> EXERCISE DIRECTIONS
Could you repeat the records below exactly, without the pictures?

* * * * * * * * *

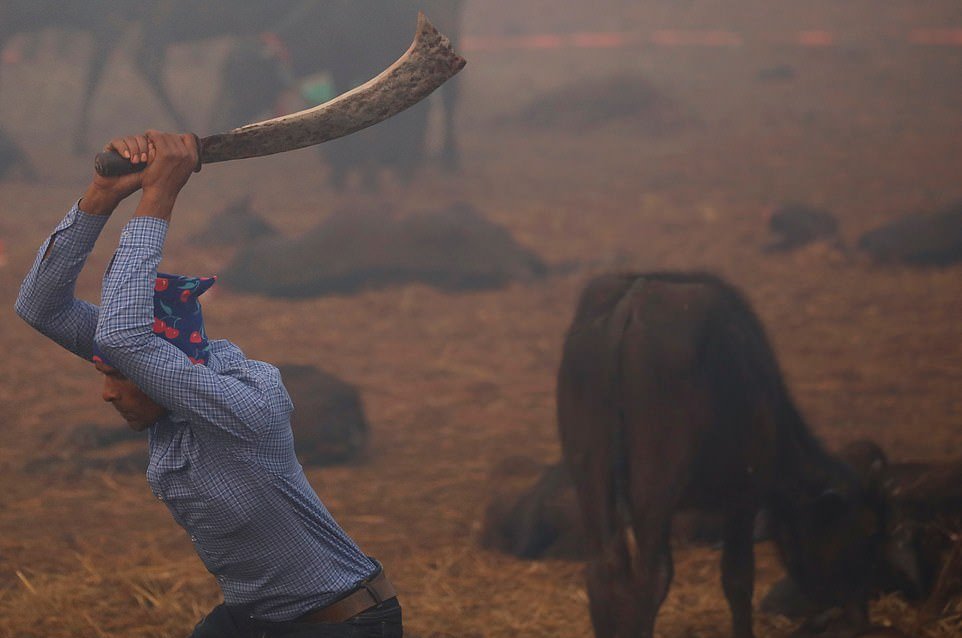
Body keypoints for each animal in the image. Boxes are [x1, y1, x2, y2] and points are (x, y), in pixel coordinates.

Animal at [556, 274, 884, 638]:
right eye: (866, 531)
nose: (862, 609)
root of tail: (632, 300)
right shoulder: (744, 495)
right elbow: (737, 579)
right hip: (654, 485)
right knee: (647, 575)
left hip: (589, 476)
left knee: (604, 570)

* * * * * * * * *

> SOLUTION TO THIS PROBLEM
Body keypoints for each animal in the image. Boxes are [x1, y1, x2, y2] and points are (x, y), in pixel coordinates.

Animal at [556, 274, 884, 638]:
right eye: (866, 531)
nose: (862, 609)
root of tail: (632, 300)
right shoulder: (744, 495)
right elbow: (737, 579)
right hip: (654, 485)
right knee: (647, 575)
left hip: (589, 476)
left knee: (604, 570)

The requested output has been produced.